What the task asks
Find each line in the records that contains the string "visualSharp", and copy those lines in full.

Entries provided

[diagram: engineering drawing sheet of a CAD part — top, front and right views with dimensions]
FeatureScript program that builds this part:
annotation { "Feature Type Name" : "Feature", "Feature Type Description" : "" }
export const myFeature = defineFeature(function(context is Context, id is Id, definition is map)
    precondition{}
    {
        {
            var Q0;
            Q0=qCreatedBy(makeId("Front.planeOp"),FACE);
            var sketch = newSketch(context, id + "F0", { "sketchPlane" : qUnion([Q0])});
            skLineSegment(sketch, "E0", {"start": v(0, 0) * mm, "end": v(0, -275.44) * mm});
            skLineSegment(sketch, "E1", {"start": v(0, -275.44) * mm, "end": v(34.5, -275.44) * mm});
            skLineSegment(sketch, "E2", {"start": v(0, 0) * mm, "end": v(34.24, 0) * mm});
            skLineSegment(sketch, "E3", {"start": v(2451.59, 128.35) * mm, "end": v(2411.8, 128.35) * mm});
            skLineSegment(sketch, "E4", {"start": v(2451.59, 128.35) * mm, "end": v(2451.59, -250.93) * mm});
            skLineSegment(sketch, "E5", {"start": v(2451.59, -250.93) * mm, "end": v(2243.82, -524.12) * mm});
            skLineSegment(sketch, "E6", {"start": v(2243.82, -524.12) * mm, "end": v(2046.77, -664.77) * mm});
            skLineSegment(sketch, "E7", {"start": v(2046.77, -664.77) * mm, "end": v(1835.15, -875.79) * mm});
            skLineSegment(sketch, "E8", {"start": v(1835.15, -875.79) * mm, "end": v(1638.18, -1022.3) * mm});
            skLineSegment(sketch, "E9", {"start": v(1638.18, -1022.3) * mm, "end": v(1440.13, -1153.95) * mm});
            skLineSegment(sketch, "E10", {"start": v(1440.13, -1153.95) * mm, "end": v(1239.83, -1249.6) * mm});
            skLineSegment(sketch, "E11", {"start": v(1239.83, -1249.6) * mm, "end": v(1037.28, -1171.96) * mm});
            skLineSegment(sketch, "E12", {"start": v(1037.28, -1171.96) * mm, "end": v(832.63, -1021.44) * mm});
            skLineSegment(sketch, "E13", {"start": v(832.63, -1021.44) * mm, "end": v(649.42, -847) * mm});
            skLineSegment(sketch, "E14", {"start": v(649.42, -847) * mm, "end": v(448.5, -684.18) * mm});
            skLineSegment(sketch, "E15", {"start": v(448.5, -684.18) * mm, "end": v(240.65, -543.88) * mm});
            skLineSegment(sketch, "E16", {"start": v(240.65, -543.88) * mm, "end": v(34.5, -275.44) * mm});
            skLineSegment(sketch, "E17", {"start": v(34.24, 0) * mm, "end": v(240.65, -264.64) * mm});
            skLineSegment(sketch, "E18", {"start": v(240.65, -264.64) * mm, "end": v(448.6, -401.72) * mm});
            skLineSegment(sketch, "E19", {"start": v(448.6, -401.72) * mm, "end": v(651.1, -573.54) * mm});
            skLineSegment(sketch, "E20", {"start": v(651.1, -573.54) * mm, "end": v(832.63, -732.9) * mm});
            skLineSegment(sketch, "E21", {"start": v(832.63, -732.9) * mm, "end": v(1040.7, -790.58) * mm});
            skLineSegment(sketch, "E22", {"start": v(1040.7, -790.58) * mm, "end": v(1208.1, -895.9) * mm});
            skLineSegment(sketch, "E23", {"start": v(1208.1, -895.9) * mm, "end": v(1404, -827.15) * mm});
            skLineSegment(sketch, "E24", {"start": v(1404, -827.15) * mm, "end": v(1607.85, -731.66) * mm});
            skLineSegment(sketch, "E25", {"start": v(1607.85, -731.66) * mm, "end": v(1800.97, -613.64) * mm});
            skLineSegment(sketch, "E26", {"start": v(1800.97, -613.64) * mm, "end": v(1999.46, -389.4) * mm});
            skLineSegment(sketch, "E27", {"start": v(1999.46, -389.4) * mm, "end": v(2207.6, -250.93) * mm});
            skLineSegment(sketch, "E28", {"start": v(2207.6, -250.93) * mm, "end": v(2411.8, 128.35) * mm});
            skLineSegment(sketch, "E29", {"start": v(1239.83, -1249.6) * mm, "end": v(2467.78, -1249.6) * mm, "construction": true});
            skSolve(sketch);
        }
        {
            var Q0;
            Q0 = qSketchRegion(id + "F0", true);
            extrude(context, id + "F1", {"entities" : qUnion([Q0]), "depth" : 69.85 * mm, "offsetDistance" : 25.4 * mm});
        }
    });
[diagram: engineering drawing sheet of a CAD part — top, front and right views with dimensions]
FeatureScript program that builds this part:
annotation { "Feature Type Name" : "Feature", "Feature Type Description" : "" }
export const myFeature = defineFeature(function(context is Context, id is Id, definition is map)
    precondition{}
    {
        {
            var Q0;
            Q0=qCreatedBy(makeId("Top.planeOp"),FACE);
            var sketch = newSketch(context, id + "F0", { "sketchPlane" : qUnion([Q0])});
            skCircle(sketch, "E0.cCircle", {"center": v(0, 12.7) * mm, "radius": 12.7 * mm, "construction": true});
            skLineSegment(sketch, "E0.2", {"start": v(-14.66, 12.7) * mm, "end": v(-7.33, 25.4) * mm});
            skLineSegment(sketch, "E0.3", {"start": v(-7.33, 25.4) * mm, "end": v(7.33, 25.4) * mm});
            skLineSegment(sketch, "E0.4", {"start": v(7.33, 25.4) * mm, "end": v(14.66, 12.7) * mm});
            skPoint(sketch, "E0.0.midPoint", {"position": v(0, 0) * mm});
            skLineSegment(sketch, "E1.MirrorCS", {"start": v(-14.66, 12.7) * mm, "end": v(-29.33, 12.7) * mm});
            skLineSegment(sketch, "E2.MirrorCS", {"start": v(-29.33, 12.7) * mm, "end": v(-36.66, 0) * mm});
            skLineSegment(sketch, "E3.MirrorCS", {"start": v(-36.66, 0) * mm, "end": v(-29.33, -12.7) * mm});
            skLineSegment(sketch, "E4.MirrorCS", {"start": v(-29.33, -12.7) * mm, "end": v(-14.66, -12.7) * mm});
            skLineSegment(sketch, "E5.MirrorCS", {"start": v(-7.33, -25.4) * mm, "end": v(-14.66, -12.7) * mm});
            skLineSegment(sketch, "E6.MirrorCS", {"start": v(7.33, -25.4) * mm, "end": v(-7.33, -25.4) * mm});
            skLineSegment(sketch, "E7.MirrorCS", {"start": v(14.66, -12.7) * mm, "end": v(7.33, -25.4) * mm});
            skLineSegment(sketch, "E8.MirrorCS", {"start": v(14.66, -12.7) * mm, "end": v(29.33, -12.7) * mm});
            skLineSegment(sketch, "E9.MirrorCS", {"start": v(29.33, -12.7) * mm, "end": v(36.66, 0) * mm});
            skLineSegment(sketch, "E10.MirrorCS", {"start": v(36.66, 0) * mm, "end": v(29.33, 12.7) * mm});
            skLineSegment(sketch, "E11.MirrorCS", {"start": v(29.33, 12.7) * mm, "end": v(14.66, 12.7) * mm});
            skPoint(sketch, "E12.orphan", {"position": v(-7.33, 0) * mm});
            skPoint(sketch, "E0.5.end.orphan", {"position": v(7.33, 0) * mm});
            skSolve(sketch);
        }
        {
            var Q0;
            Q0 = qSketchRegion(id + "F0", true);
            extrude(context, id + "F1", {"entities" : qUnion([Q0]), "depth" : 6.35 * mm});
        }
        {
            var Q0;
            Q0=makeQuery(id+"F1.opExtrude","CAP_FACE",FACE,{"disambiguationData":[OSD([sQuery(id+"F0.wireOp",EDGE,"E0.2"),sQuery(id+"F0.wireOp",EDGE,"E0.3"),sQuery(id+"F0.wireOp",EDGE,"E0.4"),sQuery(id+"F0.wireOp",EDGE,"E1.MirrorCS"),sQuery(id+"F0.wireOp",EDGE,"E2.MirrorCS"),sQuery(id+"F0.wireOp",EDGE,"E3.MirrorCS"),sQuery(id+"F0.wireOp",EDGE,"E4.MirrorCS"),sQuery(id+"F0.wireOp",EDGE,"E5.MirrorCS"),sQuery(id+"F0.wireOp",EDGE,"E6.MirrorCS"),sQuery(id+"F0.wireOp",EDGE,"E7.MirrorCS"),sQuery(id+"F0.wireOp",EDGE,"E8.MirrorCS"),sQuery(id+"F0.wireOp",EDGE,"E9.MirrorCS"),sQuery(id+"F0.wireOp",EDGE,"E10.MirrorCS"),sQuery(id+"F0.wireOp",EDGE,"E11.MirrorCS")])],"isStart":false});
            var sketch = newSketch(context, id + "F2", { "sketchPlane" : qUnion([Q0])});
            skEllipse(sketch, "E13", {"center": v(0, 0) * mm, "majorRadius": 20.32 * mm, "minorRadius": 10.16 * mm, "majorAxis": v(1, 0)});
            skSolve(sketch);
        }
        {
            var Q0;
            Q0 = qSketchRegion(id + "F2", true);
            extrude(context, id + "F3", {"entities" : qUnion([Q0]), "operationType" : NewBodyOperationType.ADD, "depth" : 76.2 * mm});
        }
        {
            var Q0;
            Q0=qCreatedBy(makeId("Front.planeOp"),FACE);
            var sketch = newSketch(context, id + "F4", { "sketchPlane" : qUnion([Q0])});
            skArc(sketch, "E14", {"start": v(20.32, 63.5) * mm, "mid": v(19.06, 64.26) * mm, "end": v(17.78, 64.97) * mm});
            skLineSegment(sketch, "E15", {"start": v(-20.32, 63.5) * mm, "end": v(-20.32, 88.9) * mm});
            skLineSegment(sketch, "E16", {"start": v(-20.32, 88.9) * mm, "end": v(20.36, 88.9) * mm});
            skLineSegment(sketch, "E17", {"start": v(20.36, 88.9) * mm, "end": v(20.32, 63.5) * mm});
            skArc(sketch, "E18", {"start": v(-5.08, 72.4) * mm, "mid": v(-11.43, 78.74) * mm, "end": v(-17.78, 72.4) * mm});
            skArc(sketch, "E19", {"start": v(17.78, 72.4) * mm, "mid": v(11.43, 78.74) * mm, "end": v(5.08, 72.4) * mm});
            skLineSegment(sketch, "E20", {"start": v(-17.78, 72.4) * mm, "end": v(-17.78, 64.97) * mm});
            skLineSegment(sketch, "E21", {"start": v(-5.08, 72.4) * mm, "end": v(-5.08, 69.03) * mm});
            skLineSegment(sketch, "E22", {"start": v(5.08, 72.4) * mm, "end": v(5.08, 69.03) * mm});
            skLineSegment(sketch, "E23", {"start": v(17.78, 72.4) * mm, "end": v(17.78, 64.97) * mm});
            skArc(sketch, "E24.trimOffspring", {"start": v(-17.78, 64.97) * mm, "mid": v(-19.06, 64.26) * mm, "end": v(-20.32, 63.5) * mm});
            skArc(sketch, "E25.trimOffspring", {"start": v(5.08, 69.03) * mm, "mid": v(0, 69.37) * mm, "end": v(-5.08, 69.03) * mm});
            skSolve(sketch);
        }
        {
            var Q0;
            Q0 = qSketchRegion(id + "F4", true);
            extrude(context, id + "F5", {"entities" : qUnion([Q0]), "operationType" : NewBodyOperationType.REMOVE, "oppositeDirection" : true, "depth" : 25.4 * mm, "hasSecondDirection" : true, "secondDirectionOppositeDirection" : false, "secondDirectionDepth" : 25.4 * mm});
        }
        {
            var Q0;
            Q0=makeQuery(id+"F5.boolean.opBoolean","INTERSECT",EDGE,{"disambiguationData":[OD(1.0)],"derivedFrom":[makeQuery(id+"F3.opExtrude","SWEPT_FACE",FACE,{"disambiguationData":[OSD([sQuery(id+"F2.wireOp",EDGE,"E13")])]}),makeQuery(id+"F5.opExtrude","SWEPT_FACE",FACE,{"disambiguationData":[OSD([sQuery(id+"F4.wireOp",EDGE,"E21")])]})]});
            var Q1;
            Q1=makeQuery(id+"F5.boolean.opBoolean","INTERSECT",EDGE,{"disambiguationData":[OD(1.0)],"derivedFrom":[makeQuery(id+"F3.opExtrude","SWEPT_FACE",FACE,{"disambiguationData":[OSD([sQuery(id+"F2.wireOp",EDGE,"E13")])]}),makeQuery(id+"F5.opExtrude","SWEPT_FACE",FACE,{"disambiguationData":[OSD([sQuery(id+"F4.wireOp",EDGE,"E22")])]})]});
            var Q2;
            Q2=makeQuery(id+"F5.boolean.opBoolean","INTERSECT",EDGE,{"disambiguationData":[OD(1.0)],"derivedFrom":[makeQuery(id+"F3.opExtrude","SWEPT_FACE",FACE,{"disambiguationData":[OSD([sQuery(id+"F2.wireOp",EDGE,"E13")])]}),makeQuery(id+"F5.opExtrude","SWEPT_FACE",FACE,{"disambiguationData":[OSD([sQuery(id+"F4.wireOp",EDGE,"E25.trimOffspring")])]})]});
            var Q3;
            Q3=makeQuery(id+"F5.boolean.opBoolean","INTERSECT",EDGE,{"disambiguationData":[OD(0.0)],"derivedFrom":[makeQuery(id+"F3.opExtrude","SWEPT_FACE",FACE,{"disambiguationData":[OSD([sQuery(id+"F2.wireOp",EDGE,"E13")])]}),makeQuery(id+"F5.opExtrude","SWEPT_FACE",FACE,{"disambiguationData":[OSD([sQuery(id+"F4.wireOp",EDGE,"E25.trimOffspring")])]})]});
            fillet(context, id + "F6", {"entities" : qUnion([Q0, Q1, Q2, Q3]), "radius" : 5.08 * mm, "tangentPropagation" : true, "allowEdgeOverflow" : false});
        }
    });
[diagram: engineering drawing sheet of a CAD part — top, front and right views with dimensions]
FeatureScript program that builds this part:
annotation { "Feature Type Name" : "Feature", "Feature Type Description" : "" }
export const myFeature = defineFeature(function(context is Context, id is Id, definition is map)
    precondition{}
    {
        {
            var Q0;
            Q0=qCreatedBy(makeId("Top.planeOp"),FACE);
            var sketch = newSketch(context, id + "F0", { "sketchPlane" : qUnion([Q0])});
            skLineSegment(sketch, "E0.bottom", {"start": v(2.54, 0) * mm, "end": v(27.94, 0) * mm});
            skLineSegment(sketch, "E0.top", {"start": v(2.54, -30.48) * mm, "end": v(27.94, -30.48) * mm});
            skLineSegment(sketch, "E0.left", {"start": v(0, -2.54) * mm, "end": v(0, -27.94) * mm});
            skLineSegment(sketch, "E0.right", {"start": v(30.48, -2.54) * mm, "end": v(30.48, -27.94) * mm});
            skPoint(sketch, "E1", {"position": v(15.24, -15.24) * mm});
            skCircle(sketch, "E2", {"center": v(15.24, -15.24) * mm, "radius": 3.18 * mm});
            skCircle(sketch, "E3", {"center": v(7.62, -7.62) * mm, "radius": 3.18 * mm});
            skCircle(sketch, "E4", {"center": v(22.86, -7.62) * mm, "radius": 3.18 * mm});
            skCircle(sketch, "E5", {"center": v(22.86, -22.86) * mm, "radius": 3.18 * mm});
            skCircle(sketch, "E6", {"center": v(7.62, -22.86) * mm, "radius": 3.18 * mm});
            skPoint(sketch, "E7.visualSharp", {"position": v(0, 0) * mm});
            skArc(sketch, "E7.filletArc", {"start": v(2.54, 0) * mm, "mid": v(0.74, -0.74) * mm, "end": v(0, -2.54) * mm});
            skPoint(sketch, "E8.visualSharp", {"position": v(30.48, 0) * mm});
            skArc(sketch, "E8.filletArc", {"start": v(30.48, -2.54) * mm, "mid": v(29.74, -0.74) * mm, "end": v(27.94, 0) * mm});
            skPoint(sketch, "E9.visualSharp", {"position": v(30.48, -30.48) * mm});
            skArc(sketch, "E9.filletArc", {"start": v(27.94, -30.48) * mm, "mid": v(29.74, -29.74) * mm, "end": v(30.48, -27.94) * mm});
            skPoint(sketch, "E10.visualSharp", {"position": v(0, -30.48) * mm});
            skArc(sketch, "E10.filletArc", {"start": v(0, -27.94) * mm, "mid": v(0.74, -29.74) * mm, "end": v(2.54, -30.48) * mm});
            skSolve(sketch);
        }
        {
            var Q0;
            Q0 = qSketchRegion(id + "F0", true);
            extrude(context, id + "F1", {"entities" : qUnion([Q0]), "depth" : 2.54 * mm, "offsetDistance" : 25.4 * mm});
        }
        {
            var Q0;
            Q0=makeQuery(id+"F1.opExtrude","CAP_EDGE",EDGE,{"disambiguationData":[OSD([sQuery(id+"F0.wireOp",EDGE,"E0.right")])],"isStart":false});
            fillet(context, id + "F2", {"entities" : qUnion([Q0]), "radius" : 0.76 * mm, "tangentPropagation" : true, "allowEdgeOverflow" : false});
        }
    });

Worked answer
            skPoint(sketch, "E7.visualSharp", {"position": v(0, 0) * mm});
            skPoint(sketch, "E8.visualSharp", {"position": v(30.48, 0) * mm});
            skPoint(sketch, "E9.visualSharp", {"position": v(30.48, -30.48) * mm});
            skPoint(sketch, "E10.visualSharp", {"position": v(0, -30.48) * mm});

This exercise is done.